Like most animals, including most mammals, llamas have tails. The tail of a llama is primarily used for social signaling. A llama’s tail, whether it is up, curled forward, or wagging can communicate several important things.
What Does a Llama’s Tail Look Like?
A llama’s tail is set right off the end of its back, which differs from the tail of an alpaca that is sloped down from its back.
A llama’s tail can vary in color from black, white, brown, and gray, as well as from spotted to speckled. The color of the tail reflects whatever color the llama is.
Once a llama has reached full maturity, its tail measures approximately 12 inches in length.

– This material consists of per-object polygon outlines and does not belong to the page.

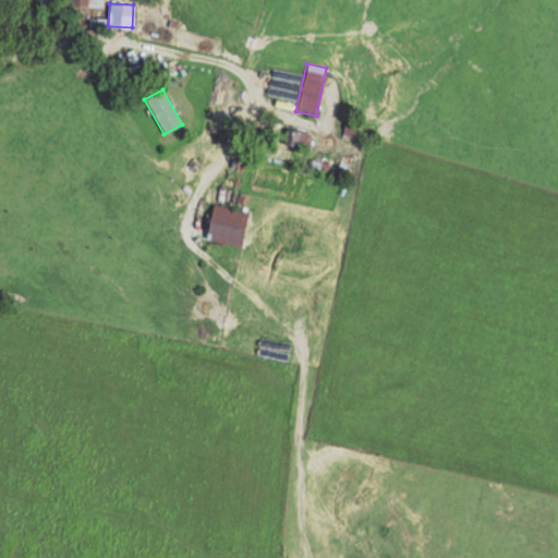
[(286,131),(283,143),(305,145),(307,133),(286,131)]
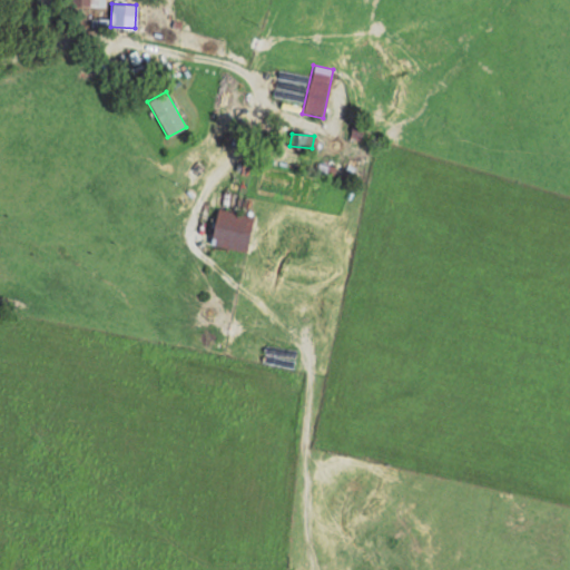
[(245,252),(252,216),(216,208),(208,244),(245,252)]
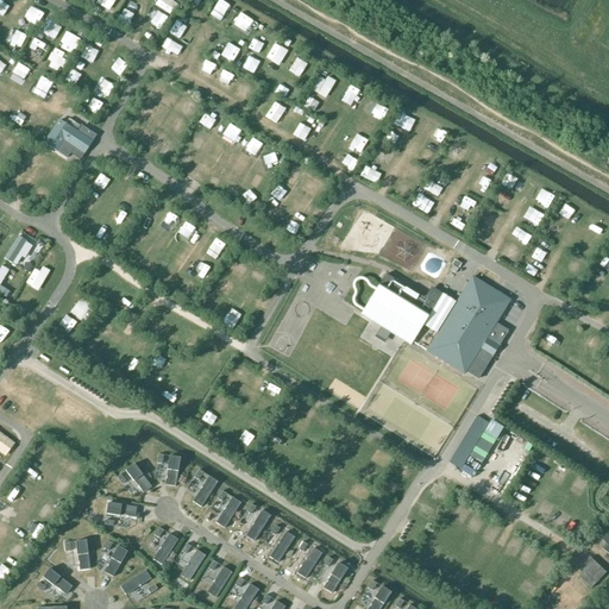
[(81,126),(69,119),(66,124),(60,119),(43,143),(68,158),(70,155),(80,159),(96,136),(81,126)]
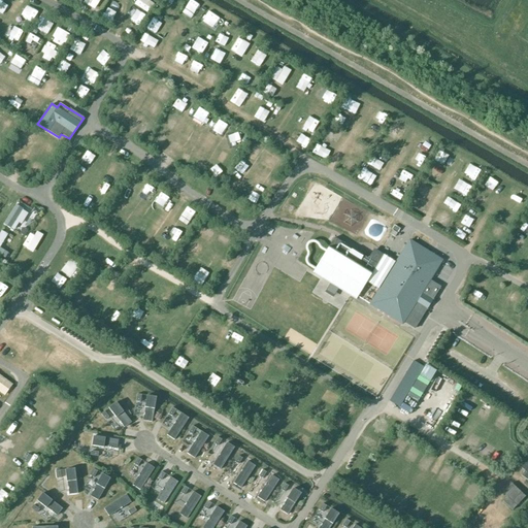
[(3,224),(11,228),(24,209),(17,204),(3,224)]
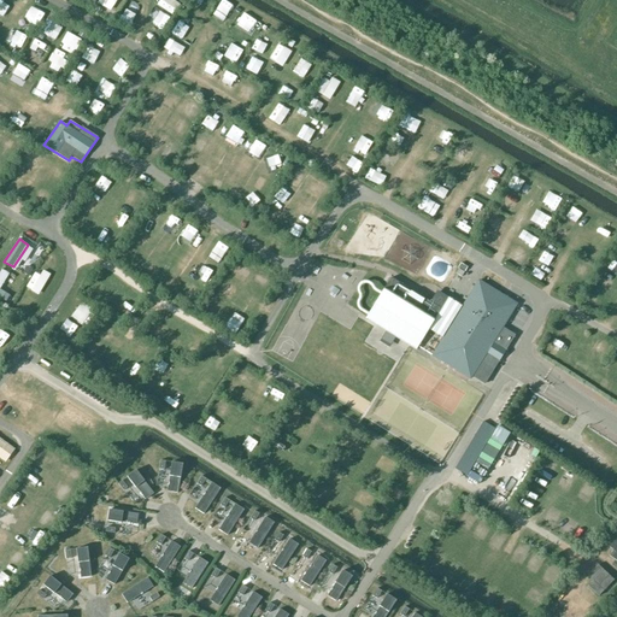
[(517,305),(477,281),(462,306),(436,292),(430,301),(392,277),(366,319),(417,350),(429,329),(441,339),(432,356),(470,378),(472,376),(485,383),(515,335),(503,328),(517,305)]
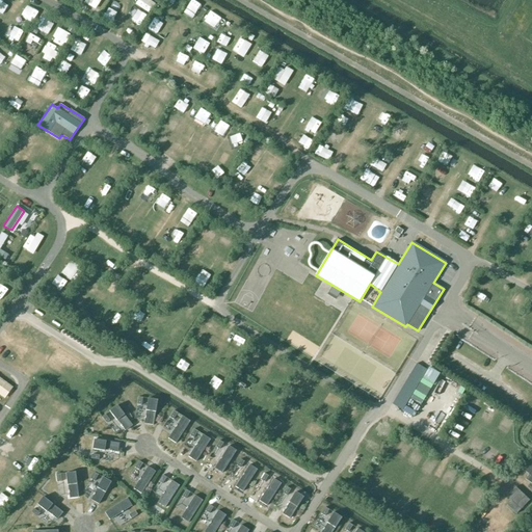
[(417,363),(406,381),(416,387),(426,368),(417,363)]
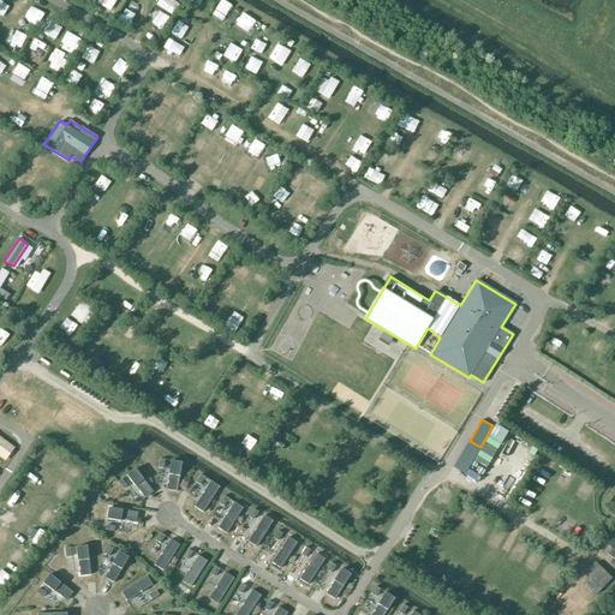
[(177,491),(181,463),(171,461),(168,475),(169,475),(168,482),(167,481),(167,483),(168,483),(167,490),(177,491)]
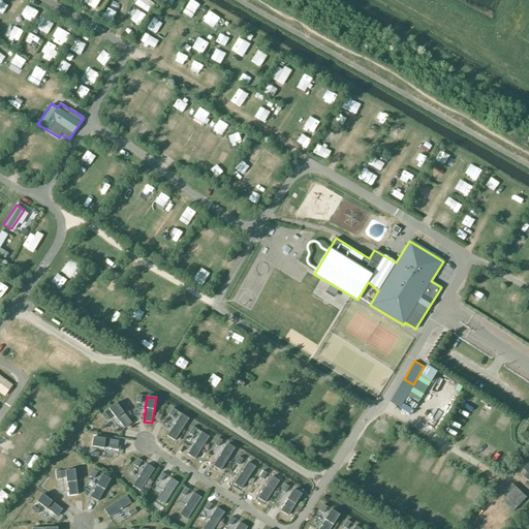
[(131,424),(117,403),(109,409),(116,418),(117,418),(120,423),(119,423),(121,425),(124,429),(131,424)]
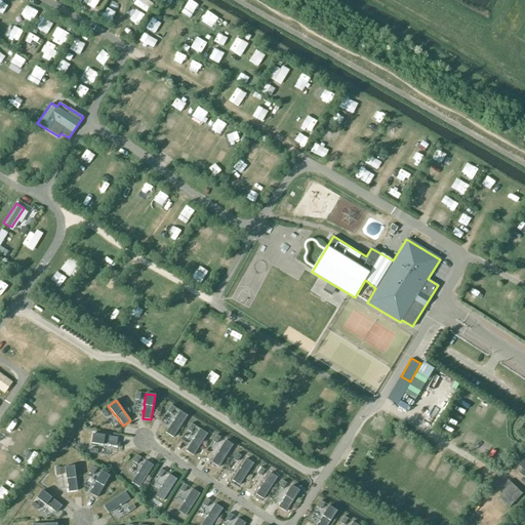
[(174,437),(188,415),(179,410),(173,420),(170,426),(169,427),(169,428),(166,432),(174,437)]
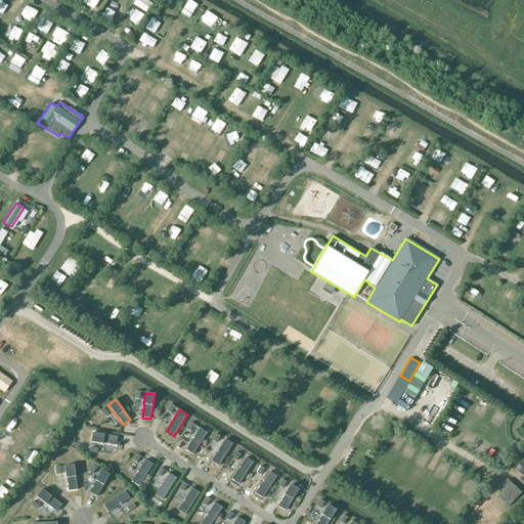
[(193,453),(207,433),(199,428),(192,438),(193,438),(190,442),(189,442),(188,444),(189,444),(186,449),(193,453)]
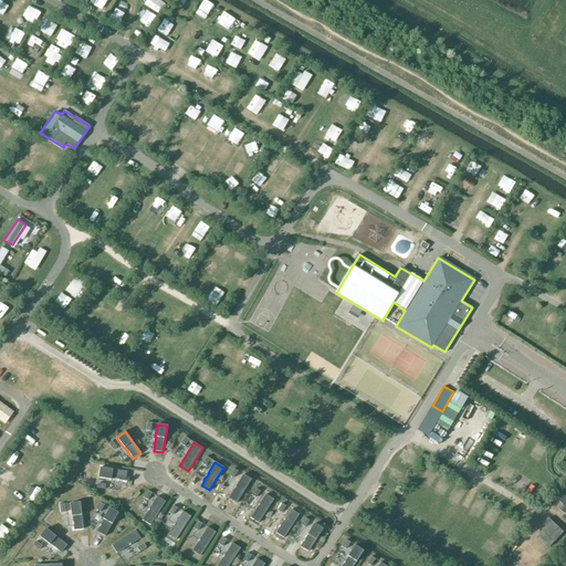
[(127,472),(100,468),(98,478),(112,480),(112,479),(117,480),(117,481),(119,481),(125,481),(127,472)]
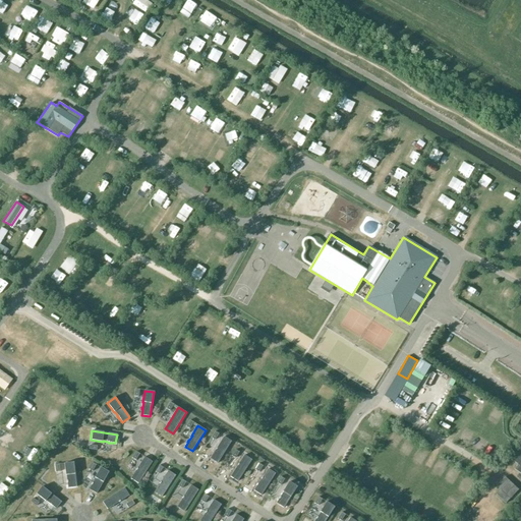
[(218,462),(231,442),(223,437),(217,446),(218,447),(215,451),(214,451),(213,453),(214,453),(211,458),(218,462)]
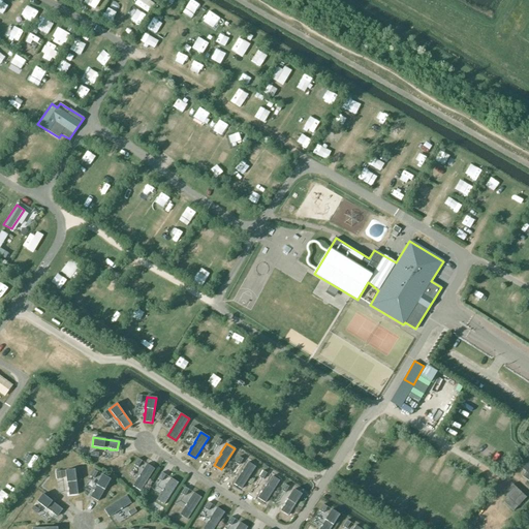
[(242,488),(255,467),(247,462),(241,472),(242,472),(239,476),(238,476),(237,478),(238,478),(235,484),(242,488)]
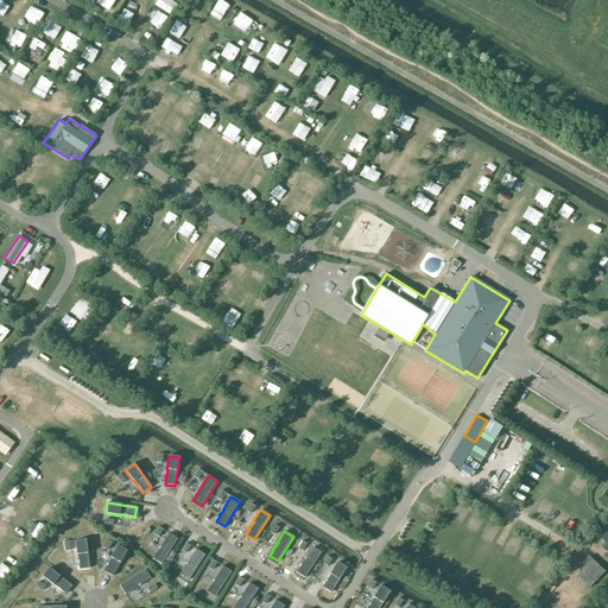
[(162,563),(177,539),(168,533),(160,545),(162,545),(158,550),(157,550),(156,552),(157,552),(153,558),(162,563)]
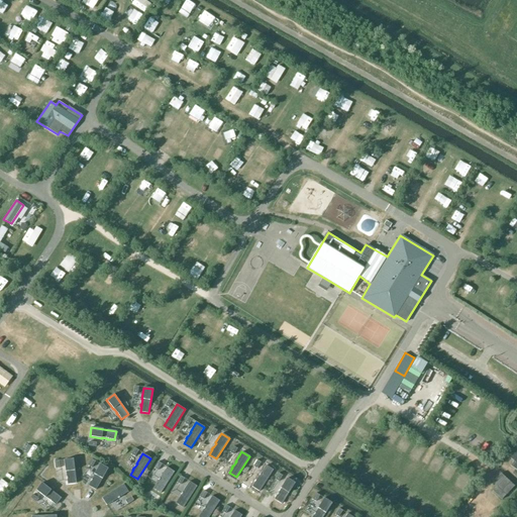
[(77,484),(73,458),(64,460),(66,472),(67,477),(66,478),(67,480),(67,479),(68,485),(77,484)]
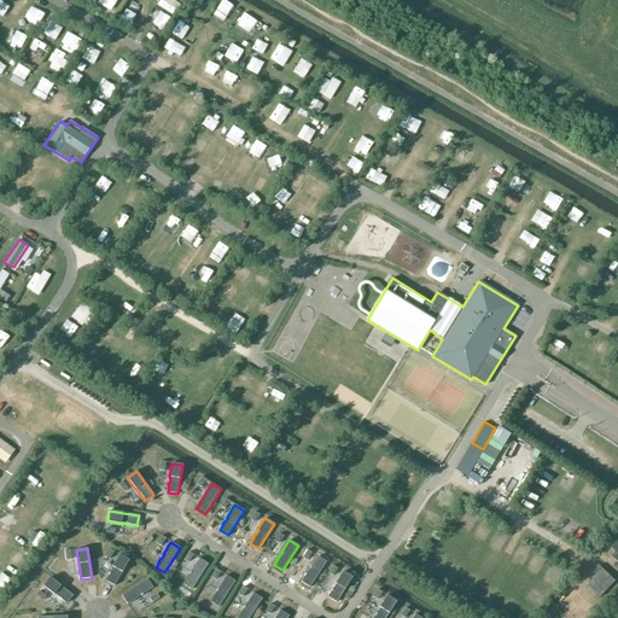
[(115,586),(129,560),(120,554),(112,567),(114,567),(110,572),(109,572),(108,575),(109,575),(105,581),(115,586)]
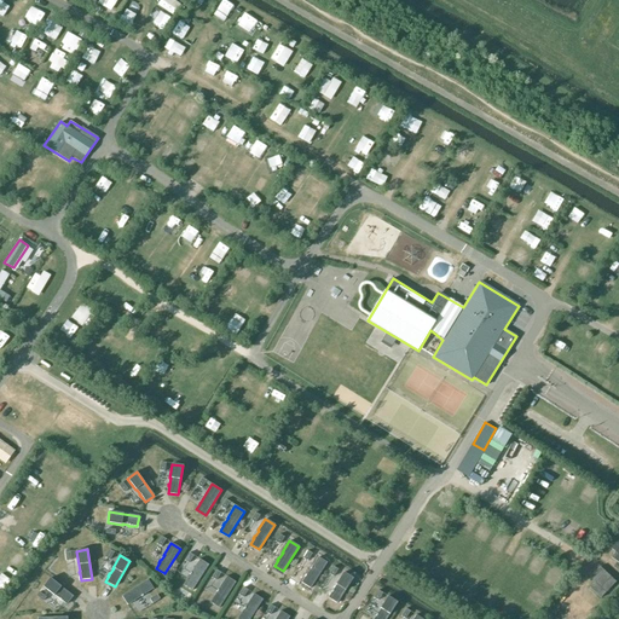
[(311,588),(327,562),(318,556),(310,568),(311,568),(307,574),(306,573),(305,576),(306,576),(302,582),(311,588)]
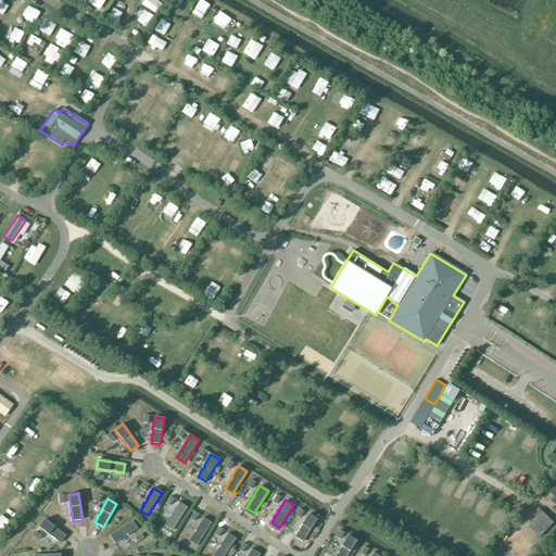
[(173,530),(187,508),(178,503),(172,513),(173,514),(169,518),(168,518),(167,520),(168,520),(165,526),(173,530)]
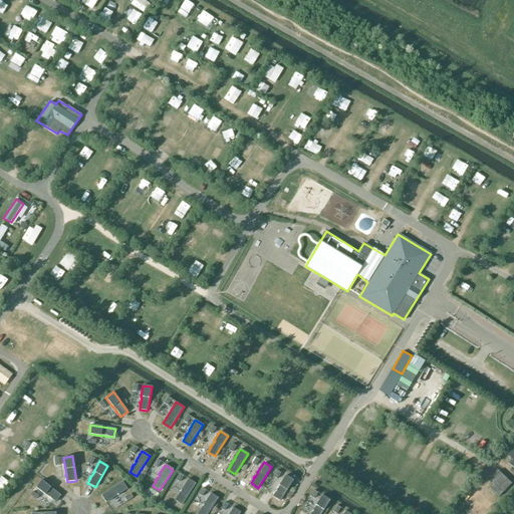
[(280,501),(293,480),(285,475),(279,485),(280,486),(277,490),(276,490),(275,491),(276,492),(273,496),(280,501)]
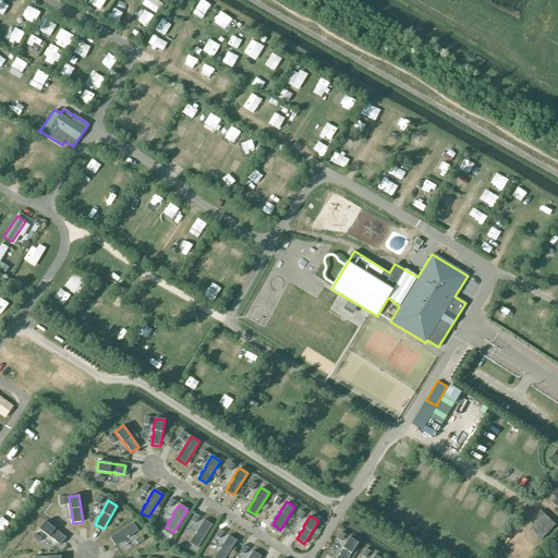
[(198,547),(213,525),(204,520),(197,530),(197,531),(194,535),(193,537),(190,543),(198,547)]
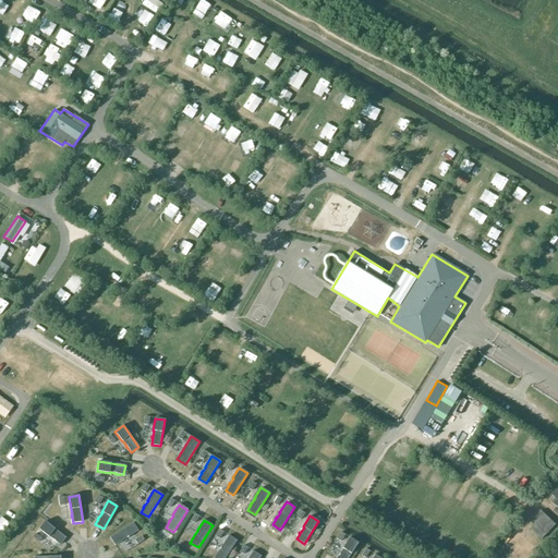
[(67,537),(45,521),(39,530),(49,537),(49,536),(53,541),(56,542),(60,545),(67,537)]
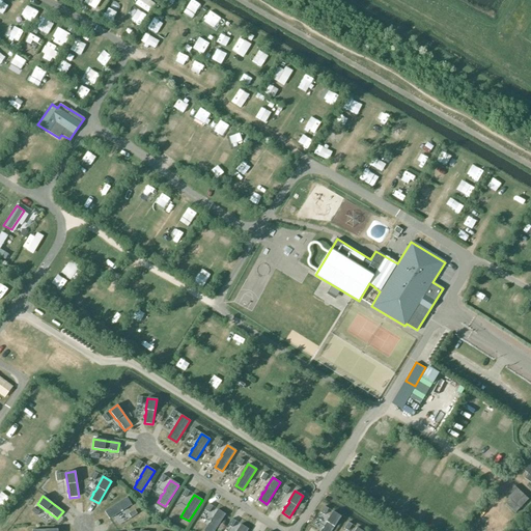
[(132,505),(127,498),(106,511),(110,519),(115,515),(115,516),(117,515),(117,514),(121,511),(121,512),(132,505)]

How a Llama Use Its Tail to Communicate
- Tail Up: A llama with a raised tail can mean different things, depending on its age and gender. If a male llama raises its tail, he is making himself look bigger to establish dominance or to try to woo a female llama. If a baby llama (also known as a cria) raises its tail, it is a sign of submission and that the baby poses no threat and should not be harmed. More generally speaking, though, a raised tail simply signifies that a llama is in an alert state.
- Tail Curled Forward: When a llama’s tail is curled forward, it signals that the animal is comfortable, relaxed, and therefore is in a non-aggressive state.
- Tail Wagging: When a male llama wags its tail, it means that it is excited. When a female llama wags its tail, especially if the tail is wagged in front of a male’s face, it’s a sign that the male should back off because she doesn’t want to mate.